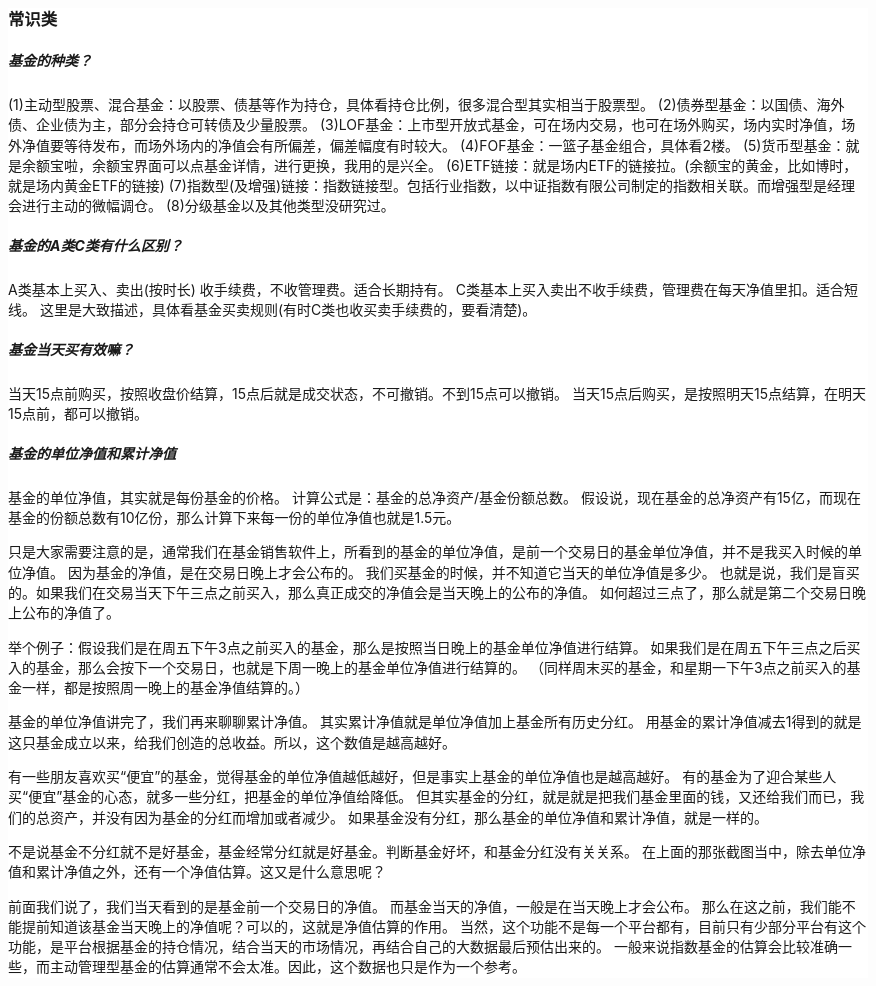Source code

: ### 常识类

##### 基金的种类？

(1)主动型股票、混合基金：以股票、债基等作为持仓，具体看持仓比例，很多混合型其实相当于股票型。
(2)债券型基金：以国债、海外债、企业债为主，部分会持仓可转债及少量股票。
(3)LOF基金：上市型开放式基金，可在场内交易，也可在场外购买，场内实时净值，场外净值要等待发布，而场外场内的净值会有所偏差，偏差幅度有时较大。
(4)FOF基金：一篮子基金组合，具体看2楼。
(5)货币型基金：就是余额宝啦，余额宝界面可以点基金详情，进行更换，我用的是兴全。
(6)ETF链接：就是场内ETF的链接拉。(余额宝的黄金，比如博时，就是场内黄金ETF的链接)
(7)指数型(及增强)链接：指数链接型。包括行业指数，以中证指数有限公司制定的指数相关联。而增强型是经理会进行主动的微幅调仓。
(8)分级基金以及其他类型没研究过。

##### 基金的A类C类有什么区别？

A类基本上买入、卖出(按时长) 收手续费，不收管理费。适合长期持有。
C类基本上买入卖出不收手续费，管理费在每天净值里扣。适合短线。
这里是大致描述，具体看基金买卖规则(有时C类也收买卖手续费的，要看清楚)。

##### 基金当天买有效嘛？

当天15点前购买，按照收盘价结算，15点后就是成交状态，不可撤销。不到15点可以撤销。
当天15点后购买，是按照明天15点结算，在明天15点前，都可以撤销。

##### 基金的单位净值和累计净值

基金的单位净值，其实就是每份基金的价格。
计算公式是：基金的总净资产/基金份额总数。
假设说，现在基金的总净资产有15亿，而现在基金的份额总数有10亿份，那么计算下来每一份的单位净值也就是1.5元。

只是大家需要注意的是，通常我们在基金销售软件上，所看到的基金的单位净值，是前一个交易日的基金单位净值，并不是我买入时候的单位净值。
因为基金的净值，是在交易日晚上才会公布的。
我们买基金的时候，并不知道它当天的单位净值是多少。
也就是说，我们是盲买的。如果我们在交易当天下午三点之前买入，那么真正成交的净值会是当天晚上的公布的净值。
如何超过三点了，那么就是第二个交易日晚上公布的净值了。

举个例子：假设我们是在周五下午3点之前买入的基金，那么是按照当日晚上的基金单位净值进行结算。
如果我们是在周五下午三点之后买入的基金，那么会按下一个交易日，也就是下周一晚上的基金单位净值进行结算的。
（同样周末买的基金，和星期一下午3点之前买入的基金一样，都是按照周一晚上的基金净值结算的。）

基金的单位净值讲完了，我们再来聊聊累计净值。
其实累计净值就是单位净值加上基金所有历史分红。
用基金的累计净值减去1得到的就是这只基金成立以来，给我们创造的总收益。所以，这个数值是越高越好。

有一些朋友喜欢买“便宜”的基金，觉得基金的单位净值越低越好，但是事实上基金的单位净值也是越高越好。
有的基金为了迎合某些人买“便宜”基金的心态，就多一些分红，把基金的单位净值给降低。
但其实基金的分红，就是就是把我们基金里面的钱，又还给我们而已，我们的总资产，并没有因为基金的分红而增加或者减少。 
如果基金没有分红，那么基金的单位净值和累计净值，就是一样的。

不是说基金不分红就不是好基金，基金经常分红就是好基金。判断基金好坏，和基金分红没有关关系。 在上面的那张截图当中，除去单位净值和累计净值之外，还有一个净值估算。这又是什么意思呢？

前面我们说了，我们当天看到的是基金前一个交易日的净值。
而基金当天的净值，一般是在当天晚上才会公布。
那么在这之前，我们能不能提前知道该基金当天晚上的净值呢？可以的，这就是净值估算的作用。
当然，这个功能不是每一个平台都有，目前只有少部分平台有这个功能，是平台根据基金的持仓情况，结合当天的市场情况，再结合自己的大数据最后预估出来的。
一般来说指数基金的估算会比较准确一些，而主动管理型基金的估算通常不会太准。因此，这个数据也只是作为一个参考。
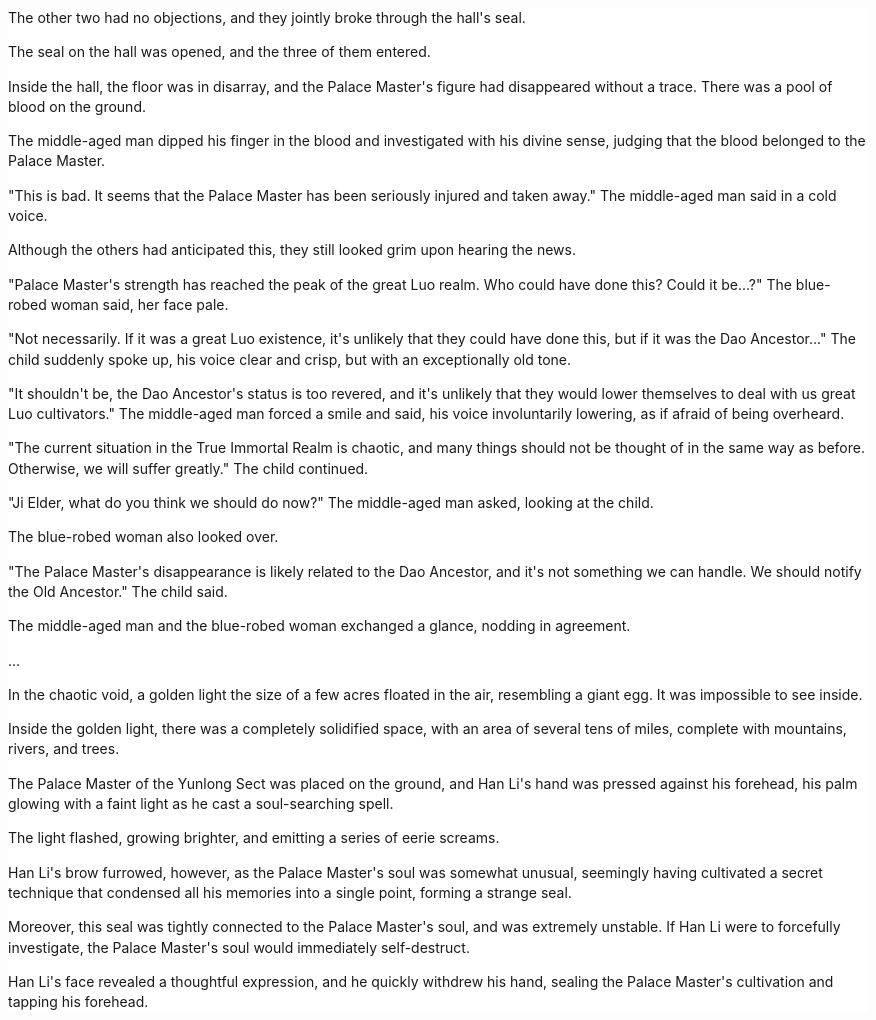 The other two had no objections, and they jointly broke through the hall's seal.

The seal on the hall was opened, and the three of them entered.

Inside the hall, the floor was in disarray, and the Palace Master's figure had disappeared without a trace. There was a pool of blood on the ground.

The middle-aged man dipped his finger in the blood and investigated with his divine sense, judging that the blood belonged to the Palace Master.

"This is bad. It seems that the Palace Master has been seriously injured and taken away." The middle-aged man said in a cold voice.

Although the others had anticipated this, they still looked grim upon hearing the news.

"Palace Master's strength has reached the peak of the great Luo realm. Who could have done this? Could it be...?" The blue-robed woman said, her face pale.

"Not necessarily. If it was a great Luo existence, it's unlikely that they could have done this, but if it was the Dao Ancestor..." The child suddenly spoke up, his voice clear and crisp, but with an exceptionally old tone.

"It shouldn't be, the Dao Ancestor's status is too revered, and it's unlikely that they would lower themselves to deal with us great Luo cultivators." The middle-aged man forced a smile and said, his voice involuntarily lowering, as if afraid of being overheard.

"The current situation in the True Immortal Realm is chaotic, and many things should not be thought of in the same way as before. Otherwise, we will suffer greatly." The child continued.

"Ji Elder, what do you think we should do now?" The middle-aged man asked, looking at the child.

The blue-robed woman also looked over.

"The Palace Master's disappearance is likely related to the Dao Ancestor, and it's not something we can handle. We should notify the Old Ancestor." The child said.

The middle-aged man and the blue-robed woman exchanged a glance, nodding in agreement.

...

In the chaotic void, a golden light the size of a few acres floated in the air, resembling a giant egg. It was impossible to see inside.

Inside the golden light, there was a completely solidified space, with an area of several tens of miles, complete with mountains, rivers, and trees.

The Palace Master of the Yunlong Sect was placed on the ground, and Han Li's hand was pressed against his forehead, his palm glowing with a faint light as he cast a soul-searching spell.

The light flashed, growing brighter, and emitting a series of eerie screams.

Han Li's brow furrowed, however, as the Palace Master's soul was somewhat unusual, seemingly having cultivated a secret technique that condensed all his memories into a single point, forming a strange seal.

Moreover, this seal was tightly connected to the Palace Master's soul, and was extremely unstable. If Han Li were to forcefully investigate, the Palace Master's soul would immediately self-destruct.

Han Li's face revealed a thoughtful expression, and he quickly withdrew his hand, sealing the Palace Master's cultivation and tapping his forehead.
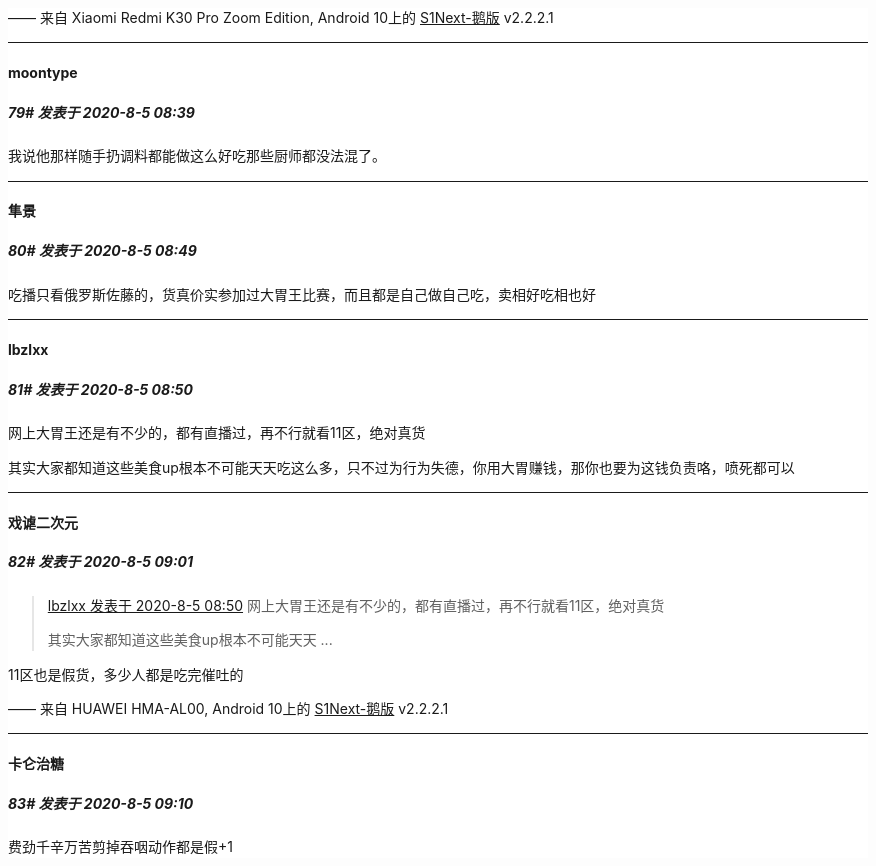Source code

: —— 来自 Xiaomi Redmi K30 Pro Zoom Edition, Android 10上的 [S1Next-鹅版](https://github.com/ykrank/S1-Next/releases) v2.2.2.1


-----

####  moontype  
##### 79#       发表于 2020-8-5 08:39


我说他那样随手扔调料都能做这么好吃那些厨师都没法混了。


-----

####  隼景  
##### 80#       发表于 2020-8-5 08:49


吃播只看俄罗斯佐藤的，货真价实参加过大胃王比赛，而且都是自己做自己吃，卖相好吃相也好


-----

####  lbzlxx  
##### 81#       发表于 2020-8-5 08:50


网上大胃王还是有不少的，都有直播过，再不行就看11区，绝对真货


其实大家都知道这些美食up根本不可能天天吃这么多，只不过为行为失德，你用大胃赚钱，那你也要为这钱负责咯，喷死都可以


-----

####  戏谑二次元  
##### 82#       发表于 2020-8-5 09:01


<blockquote><a href="httphttps://bbs.saraba1st.com/2b/forum.php?mod=redirect&amp;goto=findpost&amp;pid=48321999&amp;ptid=1952969" target="_blank">lbzlxx 发表于 2020-8-5 08:50</a>
网上大胃王还是有不少的，都有直播过，再不行就看11区，绝对真货


其实大家都知道这些美食up根本不可能天天 ...</blockquote>
11区也是假货，多少人都是吃完催吐的

—— 来自 HUAWEI HMA-AL00, Android 10上的 [S1Next-鹅版](https://github.com/ykrank/S1-Next/releases) v2.2.2.1


-----

####  卡仑治糖  
##### 83#       发表于 2020-8-5 09:10


费劲千辛万苦剪掉吞咽动作都是假+1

──────────

#### TASK OBJECTIVE:
Exact copy, pictures excluded: every line above from the one containing "基金的单位净值，其实就是每份基金的价格。" to the one containing "of being overheard.", inclusive, and nothing more.

#### THE COMPLETED TASK:
基金的单位净值，其实就是每份基金的价格。
计算公式是：基金的总净资产/基金份额总数。
假设说，现在基金的总净资产有15亿，而现在基金的份额总数有10亿份，那么计算下来每一份的单位净值也就是1.5元。

只是大家需要注意的是，通常我们在基金销售软件上，所看到的基金的单位净值，是前一个交易日的基金单位净值，并不是我买入时候的单位净值。
因为基金的净值，是在交易日晚上才会公布的。
我们买基金的时候，并不知道它当天的单位净值是多少。
也就是说，我们是盲买的。如果我们在交易当天下午三点之前买入，那么真正成交的净值会是当天晚上的公布的净值。
如何超过三点了，那么就是第二个交易日晚上公布的净值了。

举个例子：假设我们是在周五下午3点之前买入的基金，那么是按照当日晚上的基金单位净值进行结算。
如果我们是在周五下午三点之后买入的基金，那么会按下一个交易日，也就是下周一晚上的基金单位净值进行结算的。
（同样周末买的基金，和星期一下午3点之前买入的基金一样，都是按照周一晚上的基金净值结算的。）

基金的单位净值讲完了，我们再来聊聊累计净值。
其实累计净值就是单位净值加上基金所有历史分红。
用基金的累计净值减去1得到的就是这只基金成立以来，给我们创造的总收益。所以，这个数值是越高越好。

有一些朋友喜欢买“便宜”的基金，觉得基金的单位净值越低越好，但是事实上基金的单位净值也是越高越好。
有的基金为了迎合某些人买“便宜”基金的心态，就多一些分红，把基金的单位净值给降低。
但其实基金的分红，就是就是把我们基金里面的钱，又还给我们而已，我们的总资产，并没有因为基金的分红而增加或者减少。 
如果基金没有分红，那么基金的单位净值和累计净值，就是一样的。

不是说基金不分红就不是好基金，基金经常分红就是好基金。判断基金好坏，和基金分红没有关关系。 在上面的那张截图当中，除去单位净值和累计净值之外，还有一个净值估算。这又是什么意思呢？

前面我们说了，我们当天看到的是基金前一个交易日的净值。
而基金当天的净值，一般是在当天晚上才会公布。
那么在这之前，我们能不能提前知道该基金当天晚上的净值呢？可以的，这就是净值估算的作用。
当然，这个功能不是每一个平台都有，目前只有少部分平台有这个功能，是平台根据基金的持仓情况，结合当天的市场情况，再结合自己的大数据最后预估出来的。
一般来说指数基金的估算会比较准确一些，而主动管理型基金的估算通常不会太准。因此，这个数据也只是作为一个参考。
 The other two had no objections, and they jointly broke through the hall's seal.

The seal on the hall was opened, and the three of them entered.

Inside the hall, the floor was in disarray, and the Palace Master's figure had disappeared without a trace. There was a pool of blood on the ground.

The middle-aged man dipped his finger in the blood and investigated with his divine sense, judging that the blood belonged to the Palace Master.

"This is bad. It seems that the Palace Master has been seriously injured and taken away." The middle-aged man said in a cold voice.

Although the others had anticipated this, they still looked grim upon hearing the news.

"Palace Master's strength has reached the peak of the great Luo realm. Who could have done this? Could it be...?" The blue-robed woman said, her face pale.

"Not necessarily. If it was a great Luo existence, it's unlikely that they could have done this, but if it was the Dao Ancestor..." The child suddenly spoke up, his voice clear and crisp, but with an exceptionally old tone.

"It shouldn't be, the Dao Ancestor's status is too revered, and it's unlikely that they would lower themselves to deal with us great Luo cultivators." The middle-aged man forced a smile and said, his voice involuntarily lowering, as if afraid of being overheard.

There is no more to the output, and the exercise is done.